Henry Goldkamp (he/they) is an experimental poet and interdisciplinary artist whose work blurs the boundaries between poetry, visual art, and community performance through public installations of intermedia, such as an olfactory poem "read" through the nose (SUMMERTIMER, 2023), immersive clown poetics utilizing audience participation (Balloon Animal, 2023), a grove of trees in which thousands of poems were hung for passersby to pluck and then mail to strangers out of a phonebook (The Poetree Project, 2014), and a citywide installation of 60+ typewriters—resulting in the first ever book to be composed by a city (What the Hell Is Saint Louis Thinking? 2013). By creating such spaces of dialogue and interactive expression, he encourages participants to connect with each other and their shared environment.

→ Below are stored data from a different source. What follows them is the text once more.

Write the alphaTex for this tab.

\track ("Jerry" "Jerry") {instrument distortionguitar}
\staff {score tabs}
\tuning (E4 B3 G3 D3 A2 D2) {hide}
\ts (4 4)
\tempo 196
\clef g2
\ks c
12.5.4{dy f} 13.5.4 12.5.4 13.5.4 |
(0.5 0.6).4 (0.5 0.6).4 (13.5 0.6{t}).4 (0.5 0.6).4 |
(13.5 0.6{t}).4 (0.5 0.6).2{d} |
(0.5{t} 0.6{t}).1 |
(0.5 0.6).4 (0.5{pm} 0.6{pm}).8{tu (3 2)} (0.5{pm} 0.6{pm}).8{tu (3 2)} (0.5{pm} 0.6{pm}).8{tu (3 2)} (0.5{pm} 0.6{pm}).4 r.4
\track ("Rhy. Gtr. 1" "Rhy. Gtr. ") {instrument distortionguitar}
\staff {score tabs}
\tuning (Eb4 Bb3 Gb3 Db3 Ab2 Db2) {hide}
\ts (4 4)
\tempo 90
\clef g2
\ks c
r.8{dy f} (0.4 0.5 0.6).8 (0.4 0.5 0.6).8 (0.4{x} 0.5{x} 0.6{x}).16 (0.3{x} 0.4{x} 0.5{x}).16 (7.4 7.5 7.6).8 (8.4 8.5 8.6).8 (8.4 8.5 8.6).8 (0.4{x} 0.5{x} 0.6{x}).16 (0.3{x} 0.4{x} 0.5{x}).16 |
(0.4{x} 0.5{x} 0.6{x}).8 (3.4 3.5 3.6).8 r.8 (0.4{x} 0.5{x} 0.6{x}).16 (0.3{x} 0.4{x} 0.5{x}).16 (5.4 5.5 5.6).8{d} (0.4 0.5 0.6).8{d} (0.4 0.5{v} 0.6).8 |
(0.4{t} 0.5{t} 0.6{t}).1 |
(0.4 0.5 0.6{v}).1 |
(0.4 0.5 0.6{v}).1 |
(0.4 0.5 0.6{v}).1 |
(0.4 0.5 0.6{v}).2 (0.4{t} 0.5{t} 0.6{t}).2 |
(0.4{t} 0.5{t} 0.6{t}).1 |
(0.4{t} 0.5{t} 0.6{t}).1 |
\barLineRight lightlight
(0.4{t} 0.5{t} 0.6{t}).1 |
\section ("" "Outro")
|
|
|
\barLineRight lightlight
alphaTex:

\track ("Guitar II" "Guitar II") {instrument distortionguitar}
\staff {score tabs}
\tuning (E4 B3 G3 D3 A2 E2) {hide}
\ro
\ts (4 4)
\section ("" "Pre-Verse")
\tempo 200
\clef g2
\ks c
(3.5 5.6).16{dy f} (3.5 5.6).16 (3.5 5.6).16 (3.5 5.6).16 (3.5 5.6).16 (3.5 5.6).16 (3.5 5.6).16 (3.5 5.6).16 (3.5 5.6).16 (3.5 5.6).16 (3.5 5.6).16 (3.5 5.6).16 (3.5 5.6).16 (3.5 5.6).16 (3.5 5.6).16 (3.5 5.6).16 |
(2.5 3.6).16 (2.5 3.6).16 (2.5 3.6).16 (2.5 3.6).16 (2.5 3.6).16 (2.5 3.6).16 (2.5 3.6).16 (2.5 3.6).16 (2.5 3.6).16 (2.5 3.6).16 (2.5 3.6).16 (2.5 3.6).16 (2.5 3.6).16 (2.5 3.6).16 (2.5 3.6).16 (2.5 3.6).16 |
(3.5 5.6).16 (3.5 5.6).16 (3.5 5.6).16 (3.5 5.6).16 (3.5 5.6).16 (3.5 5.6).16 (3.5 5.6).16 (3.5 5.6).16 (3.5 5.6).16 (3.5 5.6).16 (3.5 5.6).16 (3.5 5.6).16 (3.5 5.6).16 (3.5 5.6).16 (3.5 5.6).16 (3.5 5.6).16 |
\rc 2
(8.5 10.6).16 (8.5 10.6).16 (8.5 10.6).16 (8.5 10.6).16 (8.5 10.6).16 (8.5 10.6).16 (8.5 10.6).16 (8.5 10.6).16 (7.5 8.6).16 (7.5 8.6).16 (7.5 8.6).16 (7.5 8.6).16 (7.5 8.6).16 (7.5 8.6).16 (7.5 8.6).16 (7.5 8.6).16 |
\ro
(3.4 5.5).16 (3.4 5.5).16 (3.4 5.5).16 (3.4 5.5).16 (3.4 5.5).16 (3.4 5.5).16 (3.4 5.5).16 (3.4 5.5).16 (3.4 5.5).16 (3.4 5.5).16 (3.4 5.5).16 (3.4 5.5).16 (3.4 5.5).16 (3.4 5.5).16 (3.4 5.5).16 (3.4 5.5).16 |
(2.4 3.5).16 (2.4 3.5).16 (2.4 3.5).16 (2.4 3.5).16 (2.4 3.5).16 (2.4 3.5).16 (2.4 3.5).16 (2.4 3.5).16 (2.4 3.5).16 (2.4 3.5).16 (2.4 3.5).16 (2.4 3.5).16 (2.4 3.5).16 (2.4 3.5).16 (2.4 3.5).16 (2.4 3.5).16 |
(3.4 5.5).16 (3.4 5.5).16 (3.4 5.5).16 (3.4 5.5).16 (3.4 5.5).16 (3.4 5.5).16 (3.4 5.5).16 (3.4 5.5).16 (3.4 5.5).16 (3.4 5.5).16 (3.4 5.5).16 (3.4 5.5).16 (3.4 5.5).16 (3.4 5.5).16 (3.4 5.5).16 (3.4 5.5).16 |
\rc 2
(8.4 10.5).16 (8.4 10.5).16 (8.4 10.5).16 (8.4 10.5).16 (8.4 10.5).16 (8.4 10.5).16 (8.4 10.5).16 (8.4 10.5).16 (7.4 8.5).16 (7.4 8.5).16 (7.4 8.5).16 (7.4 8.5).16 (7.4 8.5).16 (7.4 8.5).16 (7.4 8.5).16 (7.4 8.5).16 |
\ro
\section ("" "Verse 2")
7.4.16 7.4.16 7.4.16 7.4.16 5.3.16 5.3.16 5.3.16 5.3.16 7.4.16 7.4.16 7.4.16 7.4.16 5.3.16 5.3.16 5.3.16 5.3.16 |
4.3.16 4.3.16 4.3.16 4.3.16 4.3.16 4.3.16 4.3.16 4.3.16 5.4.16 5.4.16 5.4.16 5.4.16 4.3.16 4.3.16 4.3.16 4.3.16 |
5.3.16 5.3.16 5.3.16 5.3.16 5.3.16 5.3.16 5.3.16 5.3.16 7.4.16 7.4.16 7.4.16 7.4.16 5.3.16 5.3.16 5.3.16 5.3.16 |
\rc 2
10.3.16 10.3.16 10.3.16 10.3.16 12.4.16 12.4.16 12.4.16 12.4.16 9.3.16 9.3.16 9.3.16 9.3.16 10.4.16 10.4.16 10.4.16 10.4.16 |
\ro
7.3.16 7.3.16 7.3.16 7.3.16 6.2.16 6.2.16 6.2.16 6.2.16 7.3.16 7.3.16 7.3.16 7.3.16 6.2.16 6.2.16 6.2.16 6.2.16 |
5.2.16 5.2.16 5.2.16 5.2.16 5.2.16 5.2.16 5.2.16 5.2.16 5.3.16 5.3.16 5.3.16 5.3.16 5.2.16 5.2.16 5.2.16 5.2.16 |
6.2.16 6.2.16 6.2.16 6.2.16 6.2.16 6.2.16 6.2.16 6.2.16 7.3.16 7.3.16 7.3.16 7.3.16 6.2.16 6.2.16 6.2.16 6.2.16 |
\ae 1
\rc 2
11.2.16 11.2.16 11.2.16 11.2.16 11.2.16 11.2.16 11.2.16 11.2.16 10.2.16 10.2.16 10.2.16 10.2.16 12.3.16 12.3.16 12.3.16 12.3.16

He lives in New Orleans, where he co-runs The Splice Poetry Series, acts as intermedia editor for the small press Tilted House, and teaches experimental rhetoric and poetry at Louisiana State University. Recent art and criticism appear in Annulet, Indiana Review, Best New Poets, Seneca Review, Accelerants, Volt, Triquarterly, Bat City Review (winner of the 2022 Hybrid Prize), Afternoon Visitor, Cobra Milk, DIAGRAM, Landfill, and Sonora Review, among others. His public art projects have been covered by NPR's Morning Edition and Time.